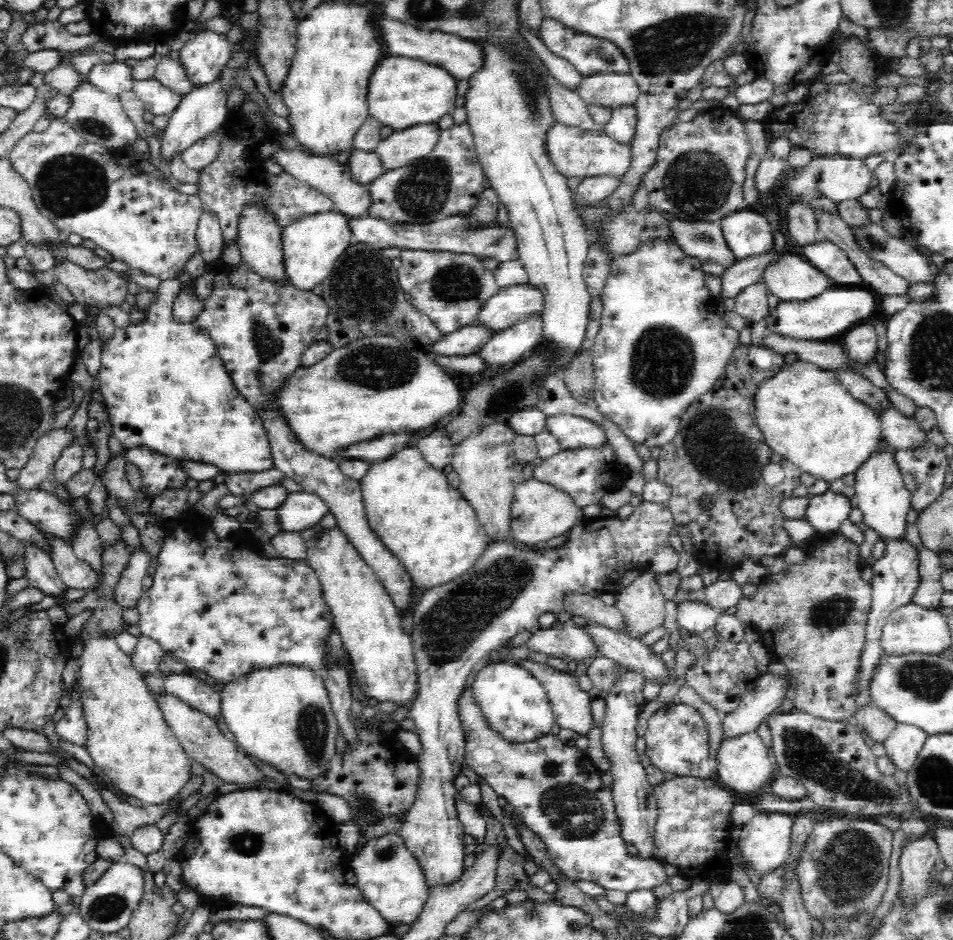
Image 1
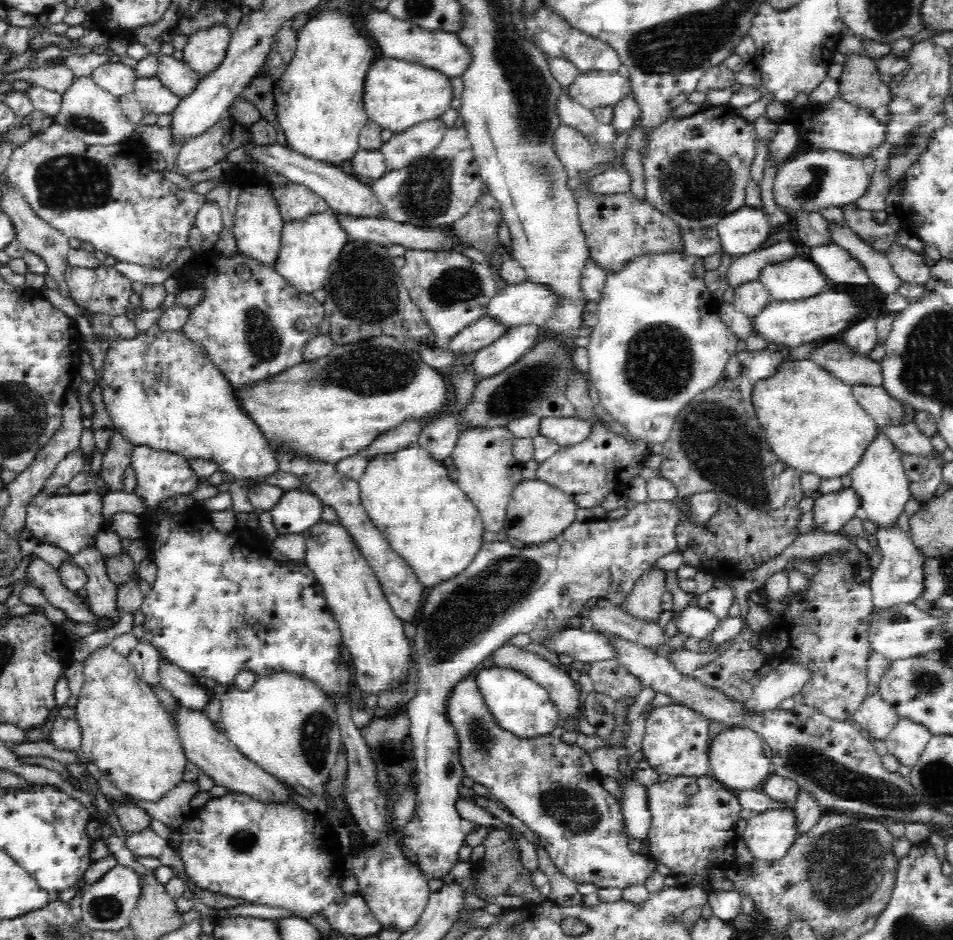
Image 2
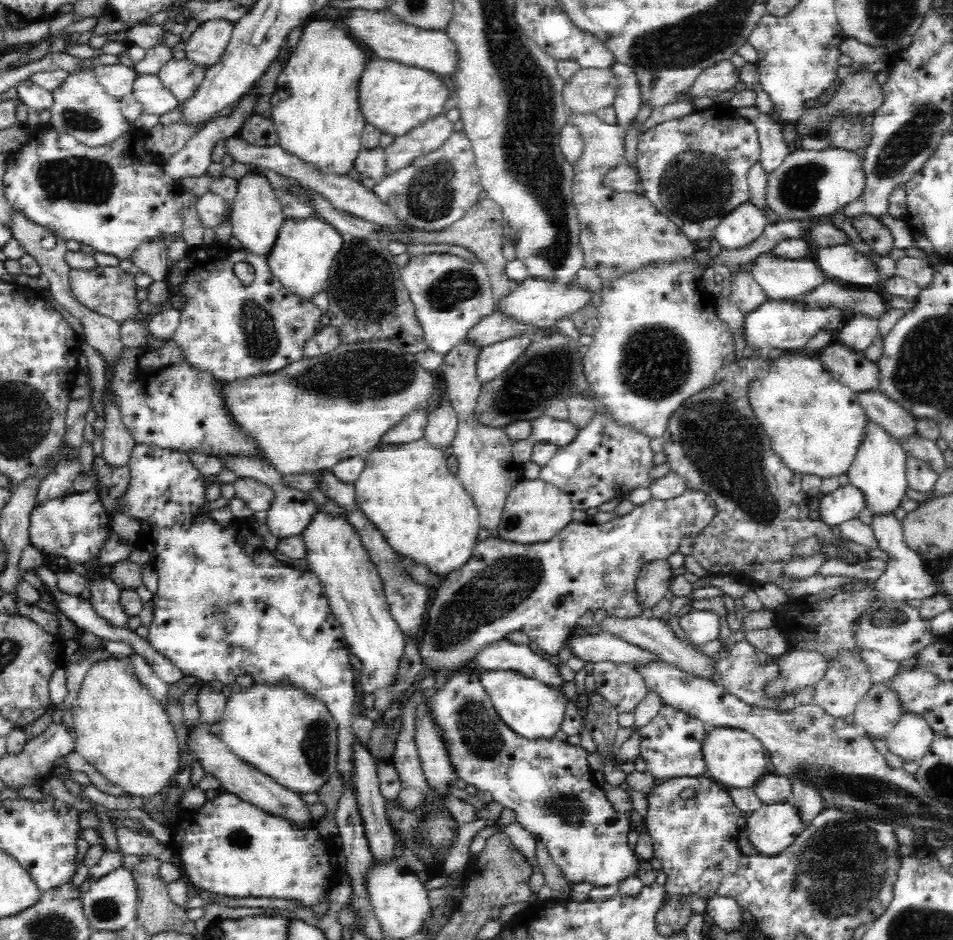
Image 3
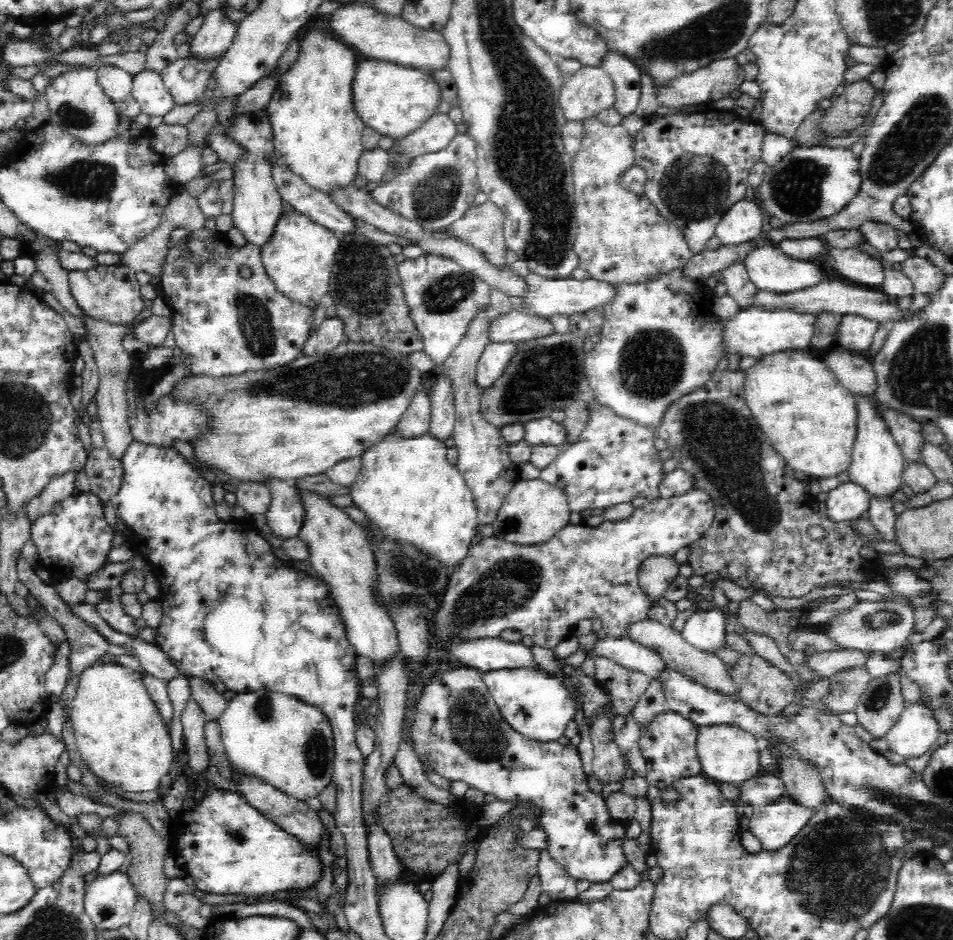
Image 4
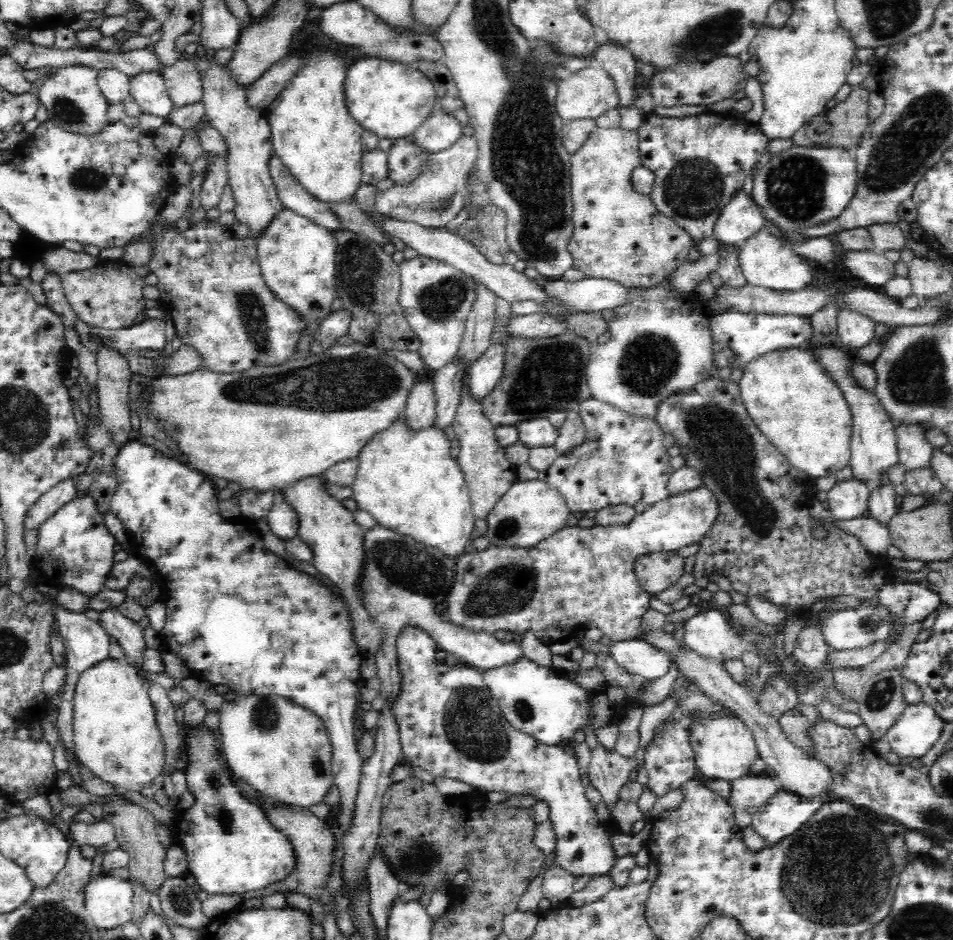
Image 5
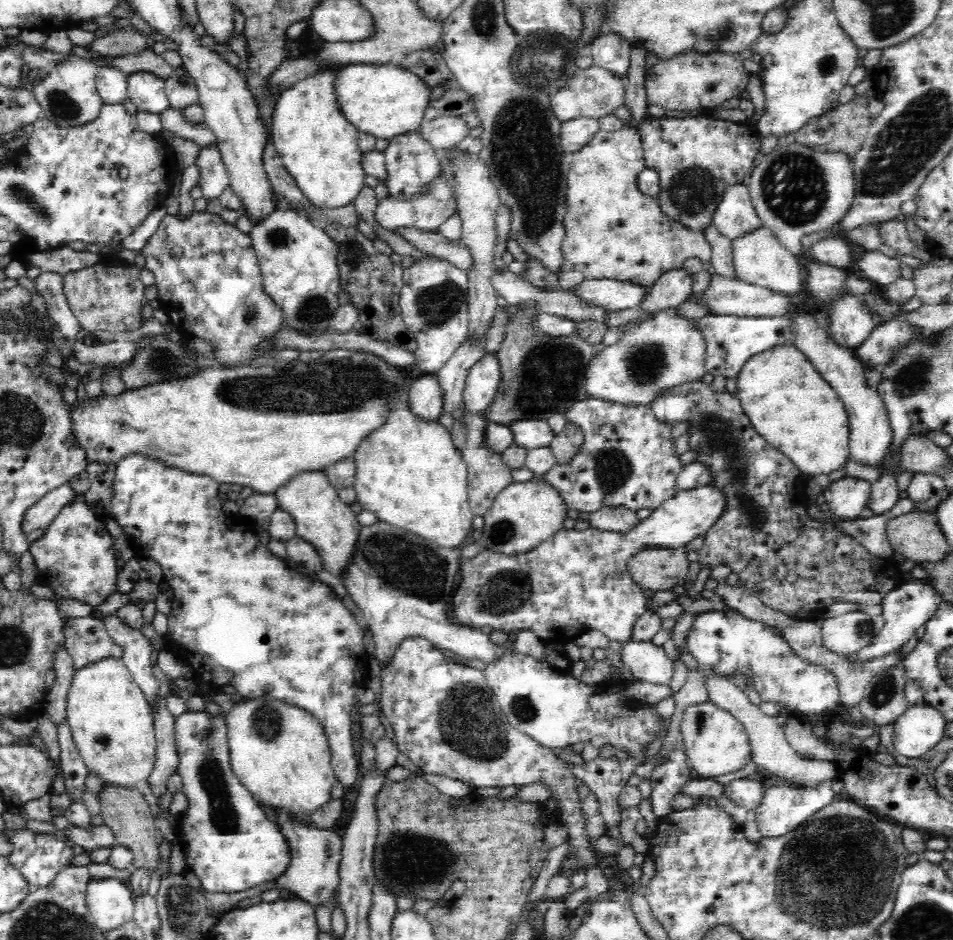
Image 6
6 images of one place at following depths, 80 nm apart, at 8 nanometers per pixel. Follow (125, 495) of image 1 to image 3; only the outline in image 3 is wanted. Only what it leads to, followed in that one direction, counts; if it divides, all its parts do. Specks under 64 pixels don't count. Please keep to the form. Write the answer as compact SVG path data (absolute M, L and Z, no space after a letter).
M104 393L103 397L105 426L102 430L103 453L101 458L106 466L116 470L116 468L122 468L122 466L128 464L130 452L132 452L132 448L136 446L136 443L122 425L120 412L111 404L107 394Z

▬▬▬▬▬▬

WHAT TO WORK ON: Please make an exact copy of the records, leaving out any picture.

TASK RESULT:
Image 1
Image 2
Image 3
Image 4
Image 5
Image 6
6 images of one place at following depths, 80 nm apart, at 8 nanometers per pixel. Follow (125, 495) of image 1 to image 3; only the outline in image 3 is wanted. Only what it leads to, followed in that one direction, counts; if it divides, all its parts do. Specks under 64 pixels don't count. Please keep to the form. Write the answer as compact SVG path data (absolute M, L and Z, no space after a letter).
M104 393L103 397L105 426L102 430L103 453L101 458L106 466L116 470L116 468L122 468L122 466L128 464L130 452L132 452L132 448L136 446L136 443L122 425L120 412L111 404L107 394Z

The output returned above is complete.